How can I use Python to replace content using a regex pattern, and does .replace() support regex operations?

sndhu.rani · July 8, 2025, 6:30pm

I’m trying to remove everything after the tag in a string. I attempted to use .replace(‘.+’, ‘’), but it doesn’t seem to work. Does the .replace() method in Python support regular expressions, or is there a better way to achieve this using a proper python regex replace technique?

mark-mazay · July 8, 2025, 6:30pm

Ah, I see what you’re going for! You’re right to suspect that .replace() doesn’t support regular expressions , it’s pretty limited to exact string matches. For regex functionality, you’ll need to turn to the re module. In your case, here’s a quick fix using Python regex replace:

import re

cleaned = re.sub(r'</html>.*', '</html>', your_html_string, flags=re.DOTALL)

The .* grabs everything after </html>, and re.DOTALL is important since it lets the regex match across newlines. This approach works great when you’re sanitizing scraped HTML or just cleaning up strings!

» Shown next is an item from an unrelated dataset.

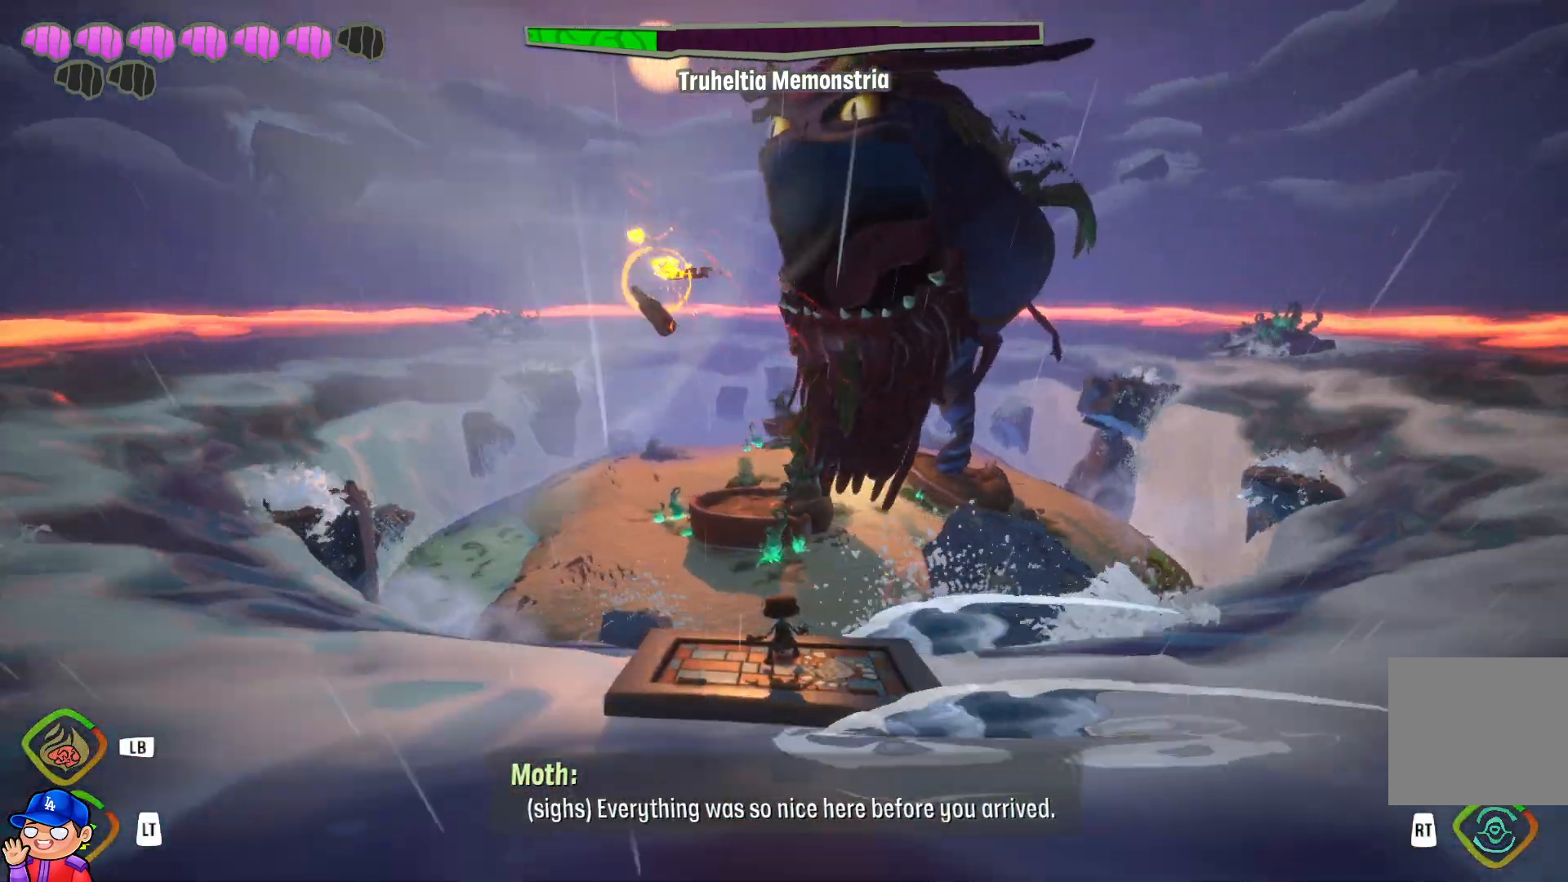
{"buttons": [], "left_stick": "left", "right_stick": "center", "events": [[17, "R1", "down"], [67, "right_stick", "left"], [117, "R1", "up"], [200, "right_stick", "center"], [367, "R1", "down"], [467, "R1", "up"]]}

emma-crepeau · July 8, 2025, 6:30pm

I ran into a similar issue when I tried to remove JavaScript comments and random garbage after closing tags. As mentioned earlier, .replace() isn’t the tool you need. I switched to re.sub() and honestly, I’ve never looked back. One thing to keep in mind though: always test your regex to ensure it matches greedily. Sometimes, when dealing with real HTML, edge cases like nested tags or comments can throw you off. A quick regex test in an online tool helps a lot here!

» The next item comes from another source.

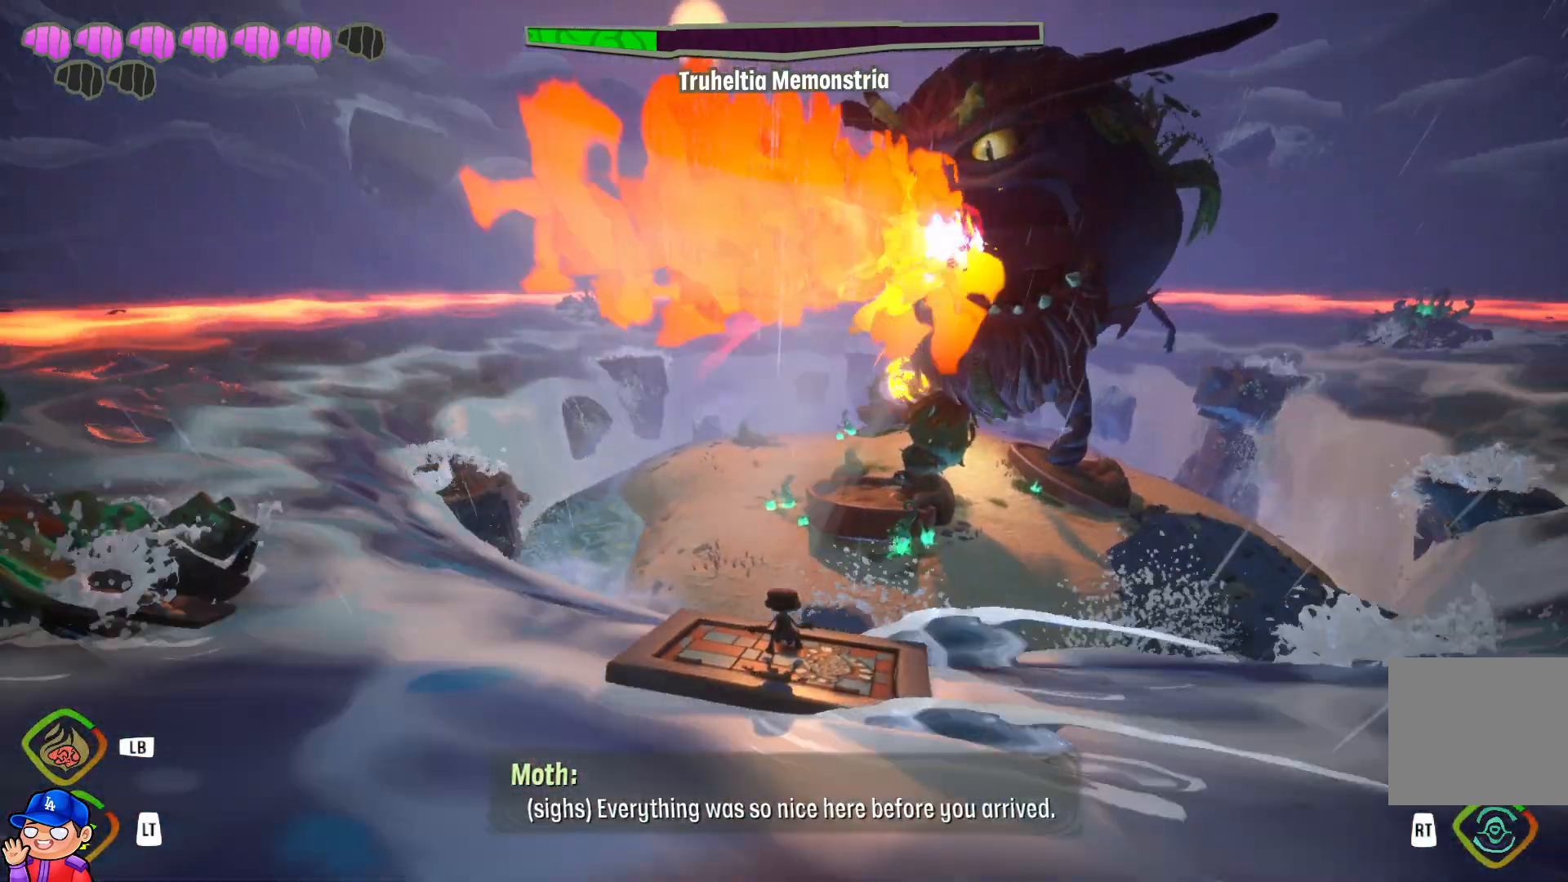
{"buttons": [], "left_stick": "left", "right_stick": "center", "events": []}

Rashmihasija · July 8, 2025, 6:30pm

Yeah, I also tried .replace('</html>.+', '</html>') and couldn’t understand why it didn’t work at first. It turns out, .replace() isn’t doing pattern matching — it just replaces exact matches. As everyone mentioned, re.sub() is the way to go. Just don’t forget to import re and, like Mark said, be careful with .+ — it won’t match across multiple lines unless you set the right flag. Adding flags=re.DOTALL really saved me when I worked with multi-line HTML content. It’s the perfect Python regex replace solution when you’re cleaning up strings!